Don’t be influenced by societal standards or media portrayals of the ‘ideal body’.

Activity: Daily, write down three things you love about your body to shift your focus from weight to appreciation.

  1. Prioritise Balanced Eating Over Dieting

Opt for balanced meals over restrictive diets. Include a variety of fruits, vegetables, whole grains, lean proteins, and healthy fats in your diet.

Activity: Add an extra serving of fruit or vegetables to your daily meals and try new recipes each week.

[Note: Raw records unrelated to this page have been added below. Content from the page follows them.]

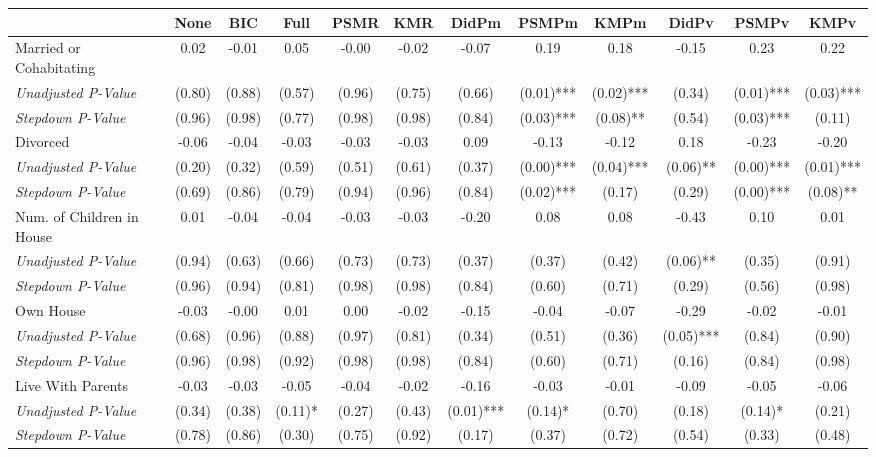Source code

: \begin{tabular}{l c c c c c c c c c c c}
\toprule
 & None & BIC & Full & PSMR & KMR & DidPm & PSMPm & KMPm & DidPv & PSMPv & KMPv \\
\midrule
Married or Cohabitating & 0.02 & -0.01 & 0.05 & -0.00 & -0.02 & -0.07 & 0.19 & 0.18 & -0.15 & 0.23 & 0.22 \\
\quad \textit{Unadjusted P-Value} & (0.80) & (0.88) & (0.57) & (0.96) & (0.75) & (0.66) & (0.01)*** & (0.02)*** & (0.34) & (0.01)*** & (0.03)*** \\
\quad \textit{Stepdown P-Value} & (0.96) & (0.98) & (0.77) & (0.98) & (0.98) & (0.84) & (0.03)*** & (0.08)** & (0.54) & (0.03)*** & (0.11) \\
Divorced & -0.06 & -0.04 & -0.03 & -0.03 & -0.03 & 0.09 & -0.13 & -0.12 & 0.18 & -0.23 & -0.20 \\
\quad \textit{Unadjusted P-Value} & (0.20) & (0.32) & (0.59) & (0.51) & (0.61) & (0.37) & (0.00)*** & (0.04)*** & (0.06)** & (0.00)*** & (0.01)*** \\
\quad \textit{Stepdown P-Value} & (0.69) & (0.86) & (0.79) & (0.94) & (0.96) & (0.84) & (0.02)*** & (0.17) & (0.29) & (0.00)*** & (0.08)** \\
Num. of Children in House & 0.01 & -0.04 & -0.04 & -0.03 & -0.03 & -0.20 & 0.08 & 0.08 & -0.43 & 0.10 & 0.01 \\
\quad \textit{Unadjusted P-Value} & (0.94) & (0.63) & (0.66) & (0.73) & (0.73) & (0.37) & (0.37) & (0.42) & (0.06)** & (0.35) & (0.91) \\
\quad \textit{Stepdown P-Value} & (0.96) & (0.94) & (0.81) & (0.98) & (0.98) & (0.84) & (0.60) & (0.71) & (0.29) & (0.56) & (0.98) \\
Own House & -0.03 & -0.00 & 0.01 & 0.00 & -0.02 & -0.15 & -0.04 & -0.07 & -0.29 & -0.02 & -0.01 \\
\quad \textit{Unadjusted P-Value} & (0.68) & (0.96) & (0.88) & (0.97) & (0.81) & (0.34) & (0.51) & (0.36) & (0.05)*** & (0.84) & (0.90) \\
\quad \textit{Stepdown P-Value} & (0.96) & (0.98) & (0.92) & (0.98) & (0.98) & (0.84) & (0.60) & (0.71) & (0.16) & (0.84) & (0.98) \\
Live With Parents & -0.03 & -0.03 & -0.05 & -0.04 & -0.02 & -0.16 & -0.03 & -0.01 & -0.09 & -0.05 & -0.06 \\
\quad \textit{Unadjusted P-Value} & (0.34) & (0.38) & (0.11)* & (0.27) & (0.43) & (0.01)*** & (0.14)* & (0.70) & (0.18) & (0.14)* & (0.21) \\
\quad \textit{Stepdown P-Value} & (0.78) & (0.86) & (0.30) & (0.75) & (0.92) & (0.17) & (0.37) & (0.72) & (0.54) & (0.33) & (0.48) \\
\bottomrule
\end{tabular}
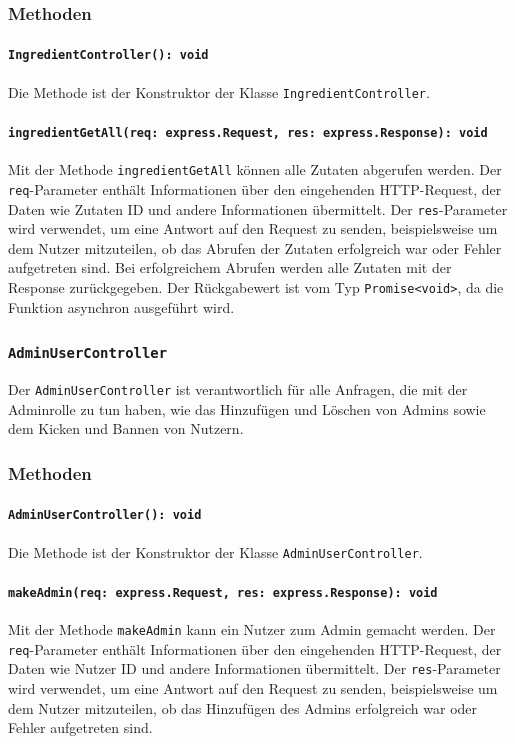 \documentclass{entwurfsheft}
\begin{document}
\subsubsection*{Methoden}
\paragraph{\texttt{IngredientController(): void}}
Die Methode ist der Konstruktor der Klasse \texttt{IngredientController}.
\paragraph{\texttt{ingredientGetAll(req: express.Request, res: express.Response): void}}
Mit der Methode \texttt{ingredientGetAll} können alle Zutaten abgerufen werden. Der \texttt{req}-Parameter enthält Informationen über den eingehenden HTTP-Request, der Daten wie Zutaten ID und andere Informationen übermittelt. Der \texttt{res}-Parameter wird verwendet, um eine Antwort auf den Request zu senden, beispielsweise um dem Nutzer mitzuteilen, ob das Abrufen der Zutaten erfolgreich war oder Fehler aufgetreten sind. Bei erfolgreichem Abrufen werden alle Zutaten mit der Response zurückgegeben.
Der Rückgabewert ist vom Typ \texttt{Promise<void>}, da die Funktion asynchron ausgeführt wird.

\subsubsection{\texttt{AdminUserController}}\label{sec:AdminUserController}
Der \texttt{AdminUserController} ist verantwortlich für alle Anfragen, die mit der Adminrolle zu tun haben, wie das Hinzufügen und Löschen von Admins sowie dem Kicken und Bannen von Nutzern.
\subsubsection*{Methoden}
\paragraph{\texttt{AdminUserController(): void}}
Die Methode ist der Konstruktor der Klasse \texttt{AdminUserController}.
\paragraph{\texttt{makeAdmin(req: express.Request, res: express.Response): void}}
Mit der Methode \texttt{makeAdmin} kann ein Nutzer zum Admin gemacht werden. Der \texttt{req}-Parameter enthält Informationen über den eingehenden HTTP-Request, der Daten wie Nutzer ID und andere Informationen übermittelt. Der \texttt{res}-Parameter wird verwendet, um eine Antwort auf den Request zu senden, beispielsweise um dem Nutzer mitzuteilen, ob das Hinzufügen des Admins erfolgreich war oder Fehler aufgetreten sind.
\end{document}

  1. Engage in Regular Physical Activity

Aim for at least 150 minutes of moderate aerobic activity or 75 minutes of vigorous activity per week.

Activity: Choose a form of exercise you enjoy and use a fitness tracker to make your workouts more interactive.

  1. Focus on Mindful Eating

Practice mindful eating by fully experiencing your food – its textures, colors, flavors, and how it makes you feel.

Activity: Eat at least one meal a week without distractions (TV, phone, or reading) and pay attention to every bite.

  1. Cultivate a Healthy Mindset

Emotional wellbeing is crucial. Manage stress and anxiety, practice mindfulness, and ensure adequate sleep.

Activity: Dedicate 15 minutes each day to relaxation (meditation, deep breathing, etc.) and consider keeping a journal for your thoughts and feelings.

• Remember, these changes may seem small, but when maintained over time, they can lead to significant results.

• Celebrate every step in your journey to a healthier lifestyle, and always keep in mind that your worth goes beyond your physical appearance.